= Beginning of Section =

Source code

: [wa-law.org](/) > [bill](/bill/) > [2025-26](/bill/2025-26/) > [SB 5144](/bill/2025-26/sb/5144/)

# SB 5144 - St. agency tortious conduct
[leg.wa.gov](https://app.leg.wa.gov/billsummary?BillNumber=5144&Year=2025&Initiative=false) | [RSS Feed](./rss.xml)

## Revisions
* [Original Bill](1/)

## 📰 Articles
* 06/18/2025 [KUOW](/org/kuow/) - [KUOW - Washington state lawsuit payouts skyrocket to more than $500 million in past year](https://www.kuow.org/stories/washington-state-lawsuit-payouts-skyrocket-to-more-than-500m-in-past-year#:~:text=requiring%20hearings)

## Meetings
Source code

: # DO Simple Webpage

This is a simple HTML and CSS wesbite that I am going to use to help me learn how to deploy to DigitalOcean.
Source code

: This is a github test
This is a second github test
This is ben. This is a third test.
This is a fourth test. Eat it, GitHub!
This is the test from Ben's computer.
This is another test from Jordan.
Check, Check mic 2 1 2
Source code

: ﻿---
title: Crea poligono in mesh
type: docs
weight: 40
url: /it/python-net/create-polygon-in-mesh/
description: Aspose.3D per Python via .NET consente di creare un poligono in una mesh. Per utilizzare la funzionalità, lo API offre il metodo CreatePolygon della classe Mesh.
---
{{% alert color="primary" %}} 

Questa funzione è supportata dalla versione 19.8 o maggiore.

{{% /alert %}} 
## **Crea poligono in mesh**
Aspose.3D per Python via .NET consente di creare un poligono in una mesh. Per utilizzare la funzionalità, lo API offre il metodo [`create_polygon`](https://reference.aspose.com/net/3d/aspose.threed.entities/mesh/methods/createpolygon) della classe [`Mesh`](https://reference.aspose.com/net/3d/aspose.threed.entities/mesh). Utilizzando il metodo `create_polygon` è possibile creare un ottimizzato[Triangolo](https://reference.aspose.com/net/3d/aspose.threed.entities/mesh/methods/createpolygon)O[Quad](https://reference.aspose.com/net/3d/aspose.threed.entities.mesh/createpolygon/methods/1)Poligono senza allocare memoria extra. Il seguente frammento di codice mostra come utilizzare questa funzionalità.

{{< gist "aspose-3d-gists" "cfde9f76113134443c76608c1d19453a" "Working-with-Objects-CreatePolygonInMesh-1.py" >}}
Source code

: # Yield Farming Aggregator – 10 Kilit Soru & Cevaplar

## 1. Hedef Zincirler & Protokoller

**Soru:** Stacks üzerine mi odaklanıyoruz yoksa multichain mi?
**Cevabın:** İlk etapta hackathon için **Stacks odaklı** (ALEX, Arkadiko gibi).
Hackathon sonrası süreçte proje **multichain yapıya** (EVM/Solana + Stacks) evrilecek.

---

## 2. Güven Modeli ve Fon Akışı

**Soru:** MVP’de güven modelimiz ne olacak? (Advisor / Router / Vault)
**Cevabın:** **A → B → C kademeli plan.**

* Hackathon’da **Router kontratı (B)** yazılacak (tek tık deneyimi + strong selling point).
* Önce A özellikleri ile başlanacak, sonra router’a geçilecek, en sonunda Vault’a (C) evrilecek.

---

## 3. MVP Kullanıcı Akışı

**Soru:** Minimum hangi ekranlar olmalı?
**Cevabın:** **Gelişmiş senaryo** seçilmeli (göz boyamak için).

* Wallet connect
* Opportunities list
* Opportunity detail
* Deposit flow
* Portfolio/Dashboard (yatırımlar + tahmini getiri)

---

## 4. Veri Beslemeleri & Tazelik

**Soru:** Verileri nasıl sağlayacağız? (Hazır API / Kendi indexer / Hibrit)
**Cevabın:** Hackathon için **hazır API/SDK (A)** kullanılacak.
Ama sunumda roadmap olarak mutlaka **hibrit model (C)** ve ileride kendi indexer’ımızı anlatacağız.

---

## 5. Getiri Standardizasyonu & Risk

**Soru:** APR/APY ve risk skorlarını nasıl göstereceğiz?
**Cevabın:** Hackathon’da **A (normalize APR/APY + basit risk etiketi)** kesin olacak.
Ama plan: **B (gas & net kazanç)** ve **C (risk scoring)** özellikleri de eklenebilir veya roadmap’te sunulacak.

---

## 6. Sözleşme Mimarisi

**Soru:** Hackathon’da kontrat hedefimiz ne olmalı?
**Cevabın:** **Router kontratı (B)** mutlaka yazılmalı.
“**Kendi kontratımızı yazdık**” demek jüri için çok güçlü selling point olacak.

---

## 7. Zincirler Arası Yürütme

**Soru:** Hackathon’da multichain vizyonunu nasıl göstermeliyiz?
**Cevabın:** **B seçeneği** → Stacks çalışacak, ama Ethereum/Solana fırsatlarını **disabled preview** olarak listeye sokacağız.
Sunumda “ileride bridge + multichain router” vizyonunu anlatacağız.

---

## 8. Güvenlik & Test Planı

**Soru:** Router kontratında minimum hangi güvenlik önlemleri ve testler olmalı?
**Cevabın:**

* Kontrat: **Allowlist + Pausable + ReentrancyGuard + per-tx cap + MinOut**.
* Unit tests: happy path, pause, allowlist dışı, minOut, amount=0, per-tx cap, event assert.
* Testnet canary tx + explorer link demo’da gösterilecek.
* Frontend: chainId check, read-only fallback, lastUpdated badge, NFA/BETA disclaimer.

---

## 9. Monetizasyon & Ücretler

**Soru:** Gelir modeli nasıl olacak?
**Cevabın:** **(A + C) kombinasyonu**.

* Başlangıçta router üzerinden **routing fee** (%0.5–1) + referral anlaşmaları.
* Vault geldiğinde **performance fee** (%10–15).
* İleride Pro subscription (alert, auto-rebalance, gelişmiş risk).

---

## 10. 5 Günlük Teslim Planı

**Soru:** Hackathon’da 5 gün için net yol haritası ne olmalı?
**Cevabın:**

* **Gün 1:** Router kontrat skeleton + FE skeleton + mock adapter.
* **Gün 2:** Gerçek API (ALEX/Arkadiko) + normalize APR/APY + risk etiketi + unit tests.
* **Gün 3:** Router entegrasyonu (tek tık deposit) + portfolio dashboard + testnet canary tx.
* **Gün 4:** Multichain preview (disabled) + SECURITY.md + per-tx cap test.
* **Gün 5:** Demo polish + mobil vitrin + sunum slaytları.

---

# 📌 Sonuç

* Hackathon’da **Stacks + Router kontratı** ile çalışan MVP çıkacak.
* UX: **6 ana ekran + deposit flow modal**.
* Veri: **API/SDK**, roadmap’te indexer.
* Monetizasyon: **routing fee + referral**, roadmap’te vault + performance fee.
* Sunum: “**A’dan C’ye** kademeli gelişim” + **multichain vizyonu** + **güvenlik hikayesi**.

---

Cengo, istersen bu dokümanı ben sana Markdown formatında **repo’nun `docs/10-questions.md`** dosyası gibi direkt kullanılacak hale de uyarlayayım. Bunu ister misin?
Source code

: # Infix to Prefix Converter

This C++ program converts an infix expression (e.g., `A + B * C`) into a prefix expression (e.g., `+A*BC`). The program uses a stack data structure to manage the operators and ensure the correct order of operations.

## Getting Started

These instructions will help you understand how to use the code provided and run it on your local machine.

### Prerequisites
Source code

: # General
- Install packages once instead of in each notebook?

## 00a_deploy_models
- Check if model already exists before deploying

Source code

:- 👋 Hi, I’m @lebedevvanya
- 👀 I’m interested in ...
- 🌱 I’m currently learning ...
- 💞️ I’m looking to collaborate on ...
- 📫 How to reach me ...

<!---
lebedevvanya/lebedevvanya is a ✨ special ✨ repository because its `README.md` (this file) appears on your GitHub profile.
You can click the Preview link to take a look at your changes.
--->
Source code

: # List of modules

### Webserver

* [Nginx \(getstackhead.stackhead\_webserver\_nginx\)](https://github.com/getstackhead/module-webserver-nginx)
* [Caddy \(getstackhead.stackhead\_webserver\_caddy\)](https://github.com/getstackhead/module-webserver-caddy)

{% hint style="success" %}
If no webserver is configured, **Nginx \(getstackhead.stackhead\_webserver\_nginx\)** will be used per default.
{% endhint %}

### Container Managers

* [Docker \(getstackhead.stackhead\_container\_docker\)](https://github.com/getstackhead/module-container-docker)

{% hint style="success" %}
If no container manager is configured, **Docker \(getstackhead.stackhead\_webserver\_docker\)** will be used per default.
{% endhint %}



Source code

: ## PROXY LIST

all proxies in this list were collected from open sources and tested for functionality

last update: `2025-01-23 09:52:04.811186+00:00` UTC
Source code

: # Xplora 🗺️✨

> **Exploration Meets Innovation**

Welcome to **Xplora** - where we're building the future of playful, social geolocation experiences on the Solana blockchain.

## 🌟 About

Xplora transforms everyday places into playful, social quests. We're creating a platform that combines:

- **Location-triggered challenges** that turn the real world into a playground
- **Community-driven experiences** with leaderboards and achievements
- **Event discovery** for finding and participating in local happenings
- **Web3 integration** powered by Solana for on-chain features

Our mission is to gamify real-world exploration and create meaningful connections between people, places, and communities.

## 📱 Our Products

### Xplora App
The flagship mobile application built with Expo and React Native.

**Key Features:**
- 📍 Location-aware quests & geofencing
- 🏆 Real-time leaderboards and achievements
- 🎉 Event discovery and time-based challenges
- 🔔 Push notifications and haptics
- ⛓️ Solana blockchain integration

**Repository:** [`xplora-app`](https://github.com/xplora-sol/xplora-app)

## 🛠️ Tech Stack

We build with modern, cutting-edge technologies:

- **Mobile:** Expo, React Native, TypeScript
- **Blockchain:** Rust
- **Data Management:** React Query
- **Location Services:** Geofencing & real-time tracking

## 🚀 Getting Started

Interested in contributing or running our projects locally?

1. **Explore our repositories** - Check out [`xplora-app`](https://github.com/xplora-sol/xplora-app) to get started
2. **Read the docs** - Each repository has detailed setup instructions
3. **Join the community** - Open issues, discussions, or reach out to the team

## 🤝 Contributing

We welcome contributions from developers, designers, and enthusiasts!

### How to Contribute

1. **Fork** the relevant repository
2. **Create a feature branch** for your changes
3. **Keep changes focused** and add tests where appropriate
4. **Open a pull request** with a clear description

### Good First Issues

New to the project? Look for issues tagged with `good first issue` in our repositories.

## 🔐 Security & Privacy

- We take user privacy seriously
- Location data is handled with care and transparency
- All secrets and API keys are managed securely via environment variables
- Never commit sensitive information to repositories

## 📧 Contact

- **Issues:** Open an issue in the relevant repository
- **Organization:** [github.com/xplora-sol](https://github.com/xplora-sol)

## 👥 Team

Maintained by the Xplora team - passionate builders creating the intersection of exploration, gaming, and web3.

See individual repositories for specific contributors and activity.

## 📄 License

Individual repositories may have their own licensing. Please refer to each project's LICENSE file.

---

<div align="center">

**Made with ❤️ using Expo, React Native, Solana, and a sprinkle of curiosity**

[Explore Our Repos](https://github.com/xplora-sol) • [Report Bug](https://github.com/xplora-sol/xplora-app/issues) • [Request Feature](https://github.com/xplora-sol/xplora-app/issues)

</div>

= End of Section =

- [TO-DO ITEM]
Pick out every line in the rows above that contains the string "alert".

- [OUTPUT OF THE EXERCISE]
{{% alert color="primary" %}} 
{{% /alert %}} 
* İleride Pro subscription (alert, auto-rebalance, gelişmiş risk).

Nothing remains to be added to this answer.